- [Document segment]
We now need to calculate the associated \(\Delta _{k}\) for each of the above forward loops. \(\Delta _{k}\) is found by removing \(F_{k}\) from the graph and then calculating the main mason \(\Delta \) of what is left in the graph. When remove \(F_{1}\) no loops remain, hence \(\Delta _{1}=1\). When removing \(F_{2}\) all the loops remain, hence \(\Delta _{2}=1-\left ( L_{1}+L_{2}+L_{3}\right ) \), and when removing \(F_{3},F_{4},F_{5}\) no loops remain, hence \(\Delta _{3}=\Delta _{4}=\Delta _{5}=1\). Therefore\[ \frac {Y}{U}=\frac {F_{1}\Delta _{1}+F_{2}\Delta _{2}+F_{3}\Delta _{3}+F_{4}\Delta _{4}+F_{5}\Delta _{5}}{1-\left ( L_{1}+L_{2}+L_{3}\right ) }\] There is no other combinations of loops. The above becomes\begin {align*} \frac {Y}{U} & =\frac {F_{1}+\gamma \left ( 1-\left ( L_{1}+L_{2}+L_{3}\right ) \right ) +F_{3}+F_{4}+F_{5}}{1-\left ( L_{1}+L_{2}+L_{3}\right ) }\\ & =\gamma +\frac {F_{1}+F_{3}+F_{4}+F_{5}}{1-\left ( L_{1}+L_{2}+L_{3}\right ) }\\ & =\gamma +\frac {\frac {\beta _{0}}{\alpha _{0}}+\left ( -\beta _{2}\right ) \left ( s\right ) \left ( -\frac {s}{\alpha _{0}}\right ) +\left ( -\beta _{1}\right ) \left ( -\frac {s}{\alpha _{0}}\right ) +\left ( -\beta _{3}\right ) \left ( s\right ) \left ( s\right ) \left ( -\frac {s}{\alpha _{0}}\right ) }{1-\left ( \left ( -\frac {s}{\alpha _{0}}\right ) \left ( \alpha _{2}\right ) \left ( s\right ) +\left ( -\frac {s}{\alpha _{0}}\right ) \left ( s+\alpha _{3}\right ) \left ( s\right ) \left ( s\right ) +\left ( -\frac {s}{\alpha _{0}}\right ) \left ( \alpha _{1}\right ) \right ) }\\ & =\gamma +\frac {\frac {\beta _{0}}{\alpha _{0}}+\beta _{2}\frac {s^{2}}{\alpha _{0}}+\beta _{1}\frac {s}{\alpha _{0}}+\beta _{3}\frac {s^{3}}{\alpha _{0}}}{1-\left ( -\frac {s^{2}}{\alpha _{0}}\alpha _{2}-\frac {s^{2}}{\alpha _{0}}\left ( s+\alpha _{3}\right ) -\frac {s}{\alpha _{0}}\alpha _{1}\right ) }\\ & =\gamma +\frac {\frac {\beta _{3}s^{3}+\beta _{2}s^{2}+\beta _{1}s+\beta _{0}}{\alpha _{0}}}{1+\frac {s^{3}+s^{2}\alpha _{3}+s^{2}\alpha _{2}+s\alpha _{1}}{\alpha _{0}}} \end {align*}

Hence\[ G\left ( s\right ) =\frac {Y}{U}=\gamma +\frac {\beta _3s^3+\beta _2s^2+\beta _1s+\beta _0}{s^3+s^2\alpha _3+s^2\alpha _2+s\alpha _1+\alpha _0} \]

- [Recorded data]

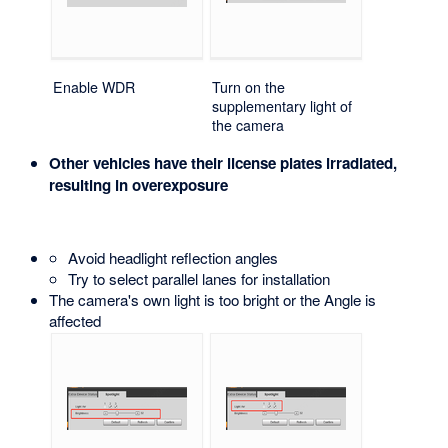
Enable WDR
Turn on the
supplementary light of
the camera
Other vehicles have their license plates irradiated,
resulting in overexposure
Avoid headlight reflection angles
Try to select parallel lanes for installation
The camera's own light is too bright or the Angle is
affected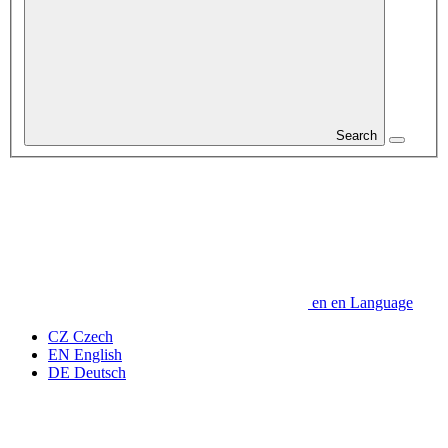
Search
en
en
Language
CZ
Czech
EN
English
DE
Deutsch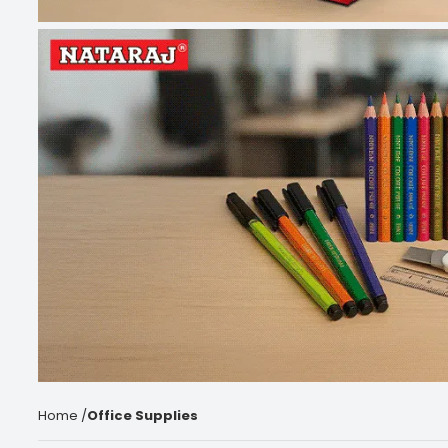
Home
/
Office Supplies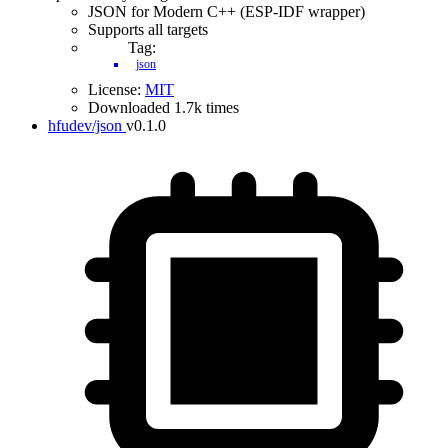
JSON for Modern C++ (ESP-IDF wrapper)
Supports all targets
Tag:
json
License:
MIT
Downloaded 1.7k times
hfudev/json
v0.1.0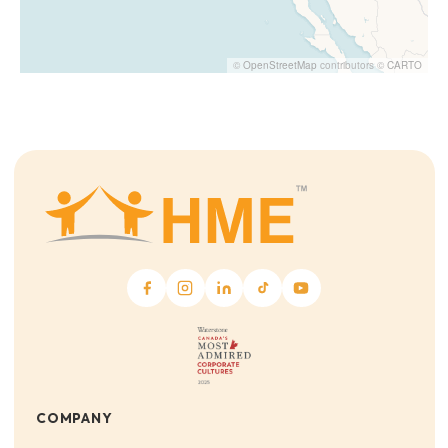
©
OpenStreetMap
contributors ©
CARTO
COMPANY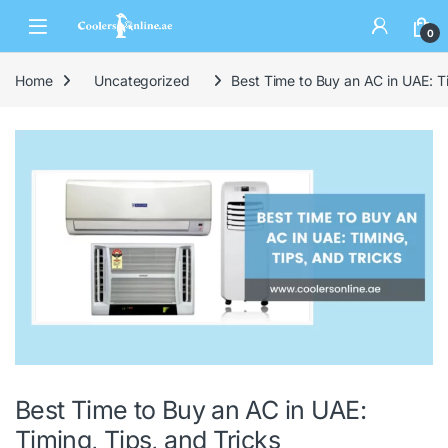
0
Home
Uncategorized
Best Time to Buy an AC in UAE: Ti
Best Time to Buy an AC in UAE:
Timing, Tips, and Tricks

- [Task statement]
Decide whether each statement agrees with the derivation above: (a) Removing F2 from the graph leaves no loops. (b) The derivation states that other combinations of loops exist. (c) The main mason Δ is calculated from what is left in the graph after a forward loop is removed. Answer yes or no for each, and quote the deciding words of the derivation.

- [Solution to this exercise]
(a) No: "all the loops remain"
(b) No: "There is no other combinations of loops."
(c) Yes: "of what is left in the graph"